You have a lot of noise in your results. I re-ran this on a Xeon E3-1230 V2 @ 3.30GHz running Debian 7, doing 12 runs (discarding the first to account for virtual memory noise) over a 200000000 array, with 10 iterations for the
i within the benchmark functions, explicit
noinline for the functions you provided, and each of your three benchmarks running in isolation: https://gist.github.com/creichen/7690369
This was with gcc 4.7.2.
noinline ensured that the first benchmark wasn't optimised out.
The exact call being
./a.out 200000000 10 12 $n
Here are the results:
min: 0.040655 median: 0.040656 max: 0.040658
min: 0.040653 median: 0.040655 max: 0.040657
min: 0.042349 median: 0.042351 max: 0.042352
As you can see, these are some very tight bounds that show that
loadu_ps is slower on unaligned access (slowdown of about 5%) but not on aligned access. Clearly on that particular machine loadu_ps pays no penalty on aligned memory access.

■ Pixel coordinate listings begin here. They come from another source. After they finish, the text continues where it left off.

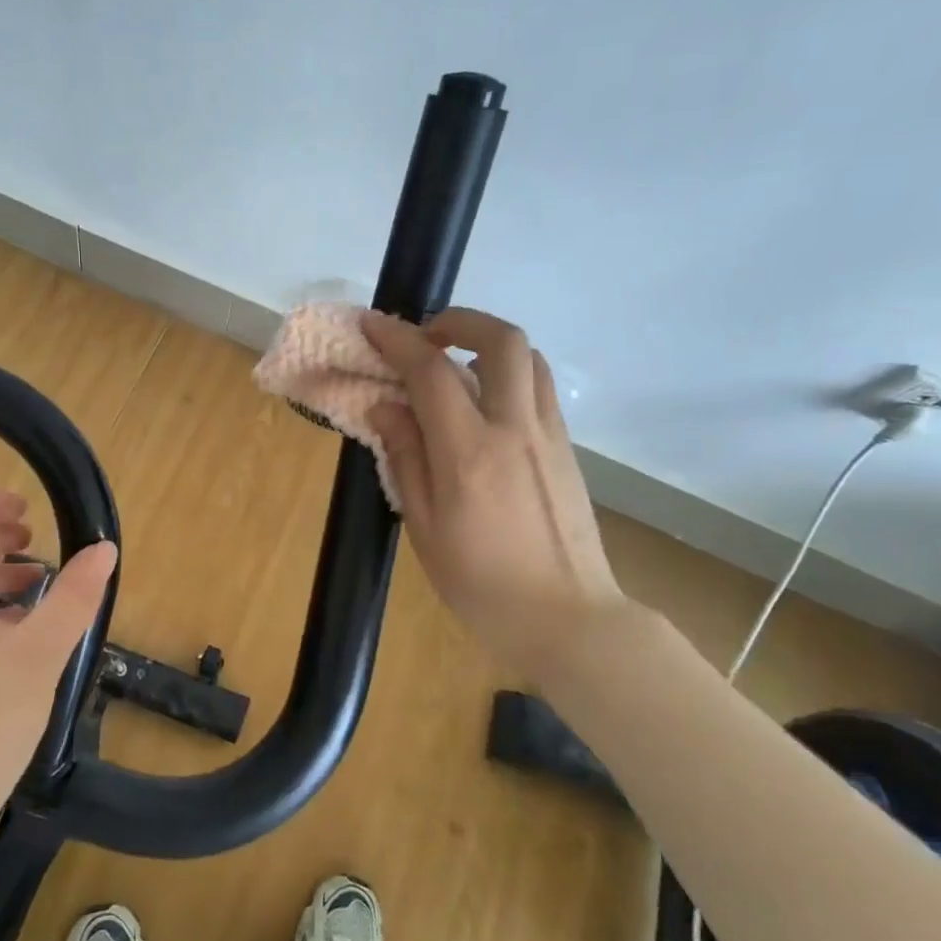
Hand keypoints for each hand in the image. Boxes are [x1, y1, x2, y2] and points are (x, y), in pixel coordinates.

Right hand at [362, 308, 628, 670]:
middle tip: (426, 337)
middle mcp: (514, 429)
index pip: (430, 372)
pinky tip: (485, 407)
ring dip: (488, 344)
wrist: (568, 619)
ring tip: (456, 367)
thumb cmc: (482, 585)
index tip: (372, 324)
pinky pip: (539, 389)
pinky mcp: (566, 449)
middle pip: (501, 340)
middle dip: (459, 321)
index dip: (397, 339)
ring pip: (529, 358)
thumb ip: (405, 459)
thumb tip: (386, 407)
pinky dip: (509, 374)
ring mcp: (548, 436)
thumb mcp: (424, 528)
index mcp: (468, 453)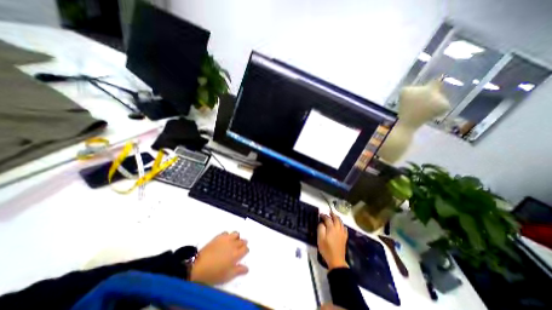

Looking at the assembly, the only difference between the
loadu_ps versions is that the latter includes a
movups instruction, re-orders some other instructions to compensate, and uses slightly different register names. The latter is probably completely irrelevant and the former can get optimised out during microcode translation.
Now, it's hard to tell (without being an Intel engineer with access to more detailed information) whether/how the
movups instruction gets optimised out, but considering that the CPU silicon would pay little penalty for simply using the aligned data path if the lower bits in the load address are zero and the unaligned data path otherwise, that seems plausible to me.
I tried the same on my Core i7 laptop and got very similar results.
In conclusion, I would say that yes, you do pay a penalty for unaligned memory access, but it is small enough that it can get swamped by other effects. In the runs you reported there seems to be enough noise to allow for the hypothesis that it is slower for you too (note that you should ignore the first run, since your very first trial will pay a price for warming up the page table and caches.)